The specifics: Gary “Rooster” Risner, Tami Jo Risner, Mason Daniels and Scott Lynn McCarty are alleged to have agreed to pay people to vote in the 2014 U.S. Senate race.


  • COUNT 1
    From on or about a date in October 2014, and continuing until on or about November 4, 2014, in Magoffin County, in the Eastern District of Kentucky, GARY “ROOSTER” RISNER, TAMI JO RISNER, AND MASON DANIELS did knowingly and willfully conspire and agree with each other, and with others, known and unknown, to violate a law of the United States … in that they agreed to pay and offer to pay persons for voting in an election held in part to elect a Member of the United States Senate, and in furtherance of the conspiracy members of the conspiracy committed the overt acts of paying persons for voting…
  • COUNT 2
    TAMI JO RISNER paid and offered to pay H.H. for voting in an election held in part to elect a Member of the United States Senate…
  • COUNT 3
    TAMI JO RISNER paid and offered to pay C.H. for voting in an election held in part to elect a Member of the United States Senate…
  • COUNT 4
    TAMI JO RISNER paid and offered to pay W.K. for voting in an election held in part to elect a Member of the United States Senate…
  • COUNT 5
    TAMI JO RISNER paid and offered to pay D.B. for voting in an election held in part to elect a Member of the United States Senate…
  • COUNT 6
    TAMI JO RISNER paid and offered to pay T.L.N. for voting in an election held in part to elect a Member of the United States Senate…
  • COUNT 7
    TAMI JO RISNER paid and offered to pay K.N. for voting in an election held in part to elect a Member of the United States Senate…
  • COUNT 8
    MASON DANIELS paid and offered to pay D.J. for voting in an election held in part to elect a Member of the United States Senate…
  • COUNT 9
    MASON DANIELS paid and offered to pay T.N. for voting in an election held in part to elect a Member of the United States Senate…
  • COUNT 10
    GARY RISNER paid and offered to pay M.S. for voting in an election held in part to elect a Member of the United States Senate…
  • COUNT 11
    GARY RISNER paid and offered to pay A.F. for voting in an election held in part to elect a Member of the United States Senate…
  • COUNT 12
    GARY RISNER paid and offered to pay R.R. for voting in an election held in part to elect a Member of the United States Senate…
  • COUNT 13
    GARY RISNER paid and offered to pay D.M. for voting in an election held in part to elect a Member of the United States Senate…
  • COUNT 14
    GARY RISNER and SCOTT LYNN MCCARTY, aided and abetted by one another, paid and offered to pay A.F. for voting in an election held in part to elect a Member of the United States Senate…
  • COUNT 15
    GARY RISNER and SCOTT LYNN MCCARTY, aided and abetted by one another, paid and offered to pay M.S. for voting in an election held in part to elect a Member of the United States Senate…
  • COUNT 16
    GARY RISNER and SCOTT LYNN MCCARTY, aided and betted by one another, paid and offered to pay J.G. for voting in an election held in part to elect a Member of the United States Senate…
  • COUNT 17
    GARY RISNER, aided and abetted by another, paid and offered top ay J.D.G. for voting in an election held in part to elect a Member of the United States Senate…

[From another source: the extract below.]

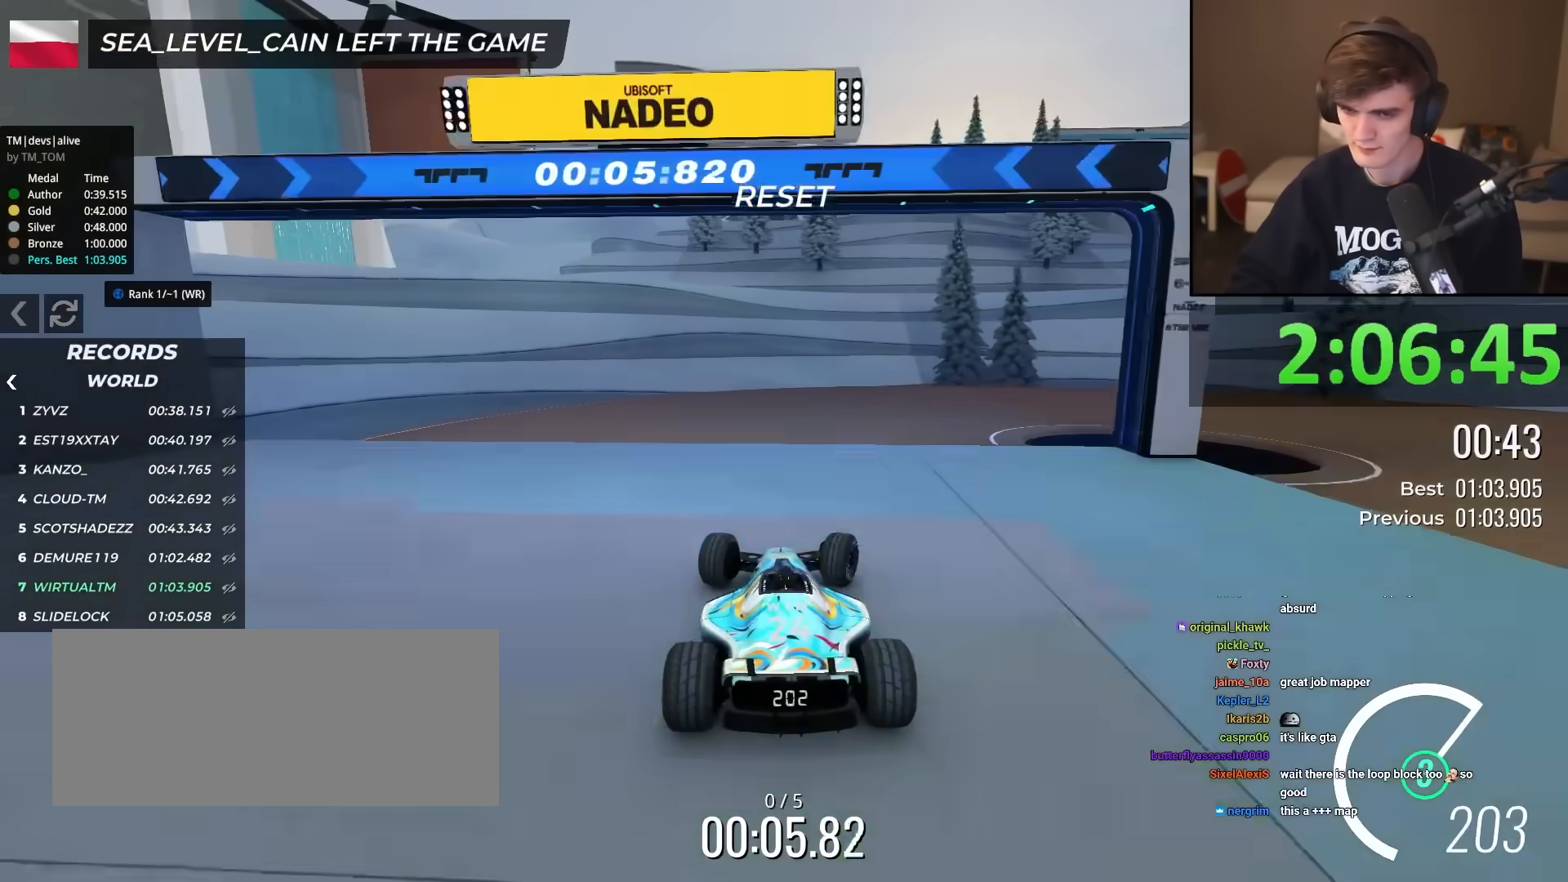
{"keys": ["right"], "events": [[200, "up", "up"]]}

  • COUNT 1: Not more than 5 years, $250,000 fine, and 3 years supervised release.
  • COUNTS 2-17: Not more than 5 years, $250,000 fine, and 3 years supervised release.
  • PLUS: Mandatory special assessment of $100 per count.

Here’s the indictment:


According to folks we’ve spoken to in the area, the races votes were allegedly bought were for judge-executive, county clerk and fiscal court. Rooster won election to the fiscal court.

So get your popcorn ready. More Eastern Kentucky corruption is coming.